== TRECHO DO TEXTO

62.ª - E acrescenta o mesmo douto Acórdão: "A evidência dos erros em que a AT incorreu decorre, a título meramente exemplificativo do teor do doc. n.º 5 (Anexo V ao relatório da AT, segunda folha, quarta linha a contar do fim), que a AT apresenta com a margem de comercialização de 0,00% por ter considerado que o preço de aquisição e de venda foi o mesmo (57$00) quando é certo que, comparando o teor de tal documento com a correspondente factura (doc. n.º 15 junto com a p.i.) resulta claramente que o preço de aquisição daquele produto foi de 52$50 pelo que a margem de comercialização do mesmo se situou em 8,6% e não em 0,00% como sustentou a AT” (sublinhados nossos);
63.ª - A ora Recorrida crê ter deixado evidenciada quão deficiente foi a acção de fiscalização promovida pela AT por intermédio do técnico de inspecção que, simultaneamente, procedeu às correcções aritméticas em sede de IVA e à aplicação de métodos indirectos para efeitos de IRC.
Nestes termos e nos mais de Direito que Vossas Excelências, Senhores Desembargadores, melhor suprirão, deve a sentença recorrida ser mantida, assim se fazendo JUSTIÇA!”.
* *
A Exma. Magistrada do Ministério Público junto deste Tribunal emitiu parecer no sentido de ser concedido provimento ao presente recurso.
* *
Colhidos os vistos legais e nada mais obstando, vêm os autos à conferência para decisão.

====
== DADOS FORNECIDOS

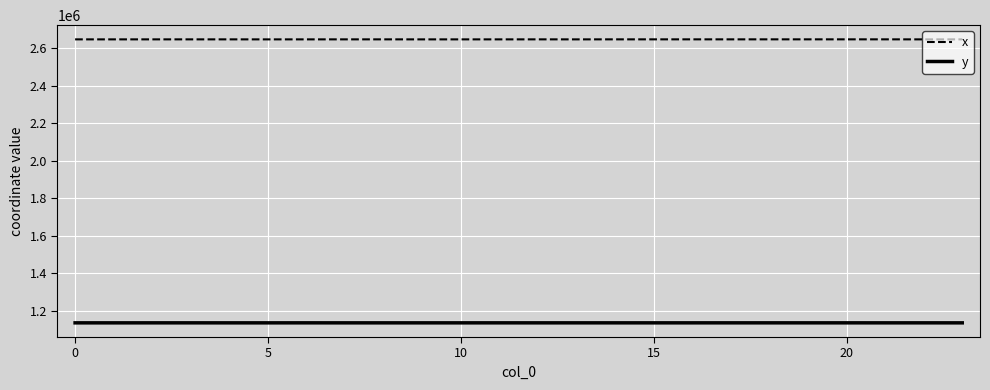

How many values in the y series exceed 1136758?

12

====

• **TAREFA A FAZER**
Transcreva do trecho sobre o recurso fiscal, tal e qual, a parte que vai de "Nestes termos e" até "ao presente recurso.", incluindo estas últimas palavras.

• **RESULTADO DO EXERCÍCIO**
Nestes termos e nos mais de Direito que Vossas Excelências, Senhores Desembargadores, melhor suprirão, deve a sentença recorrida ser mantida, assim se fazendo JUSTIÇA!”.
* *
A Exma. Magistrada do Ministério Público junto deste Tribunal emitiu parecer no sentido de ser concedido provimento ao presente recurso.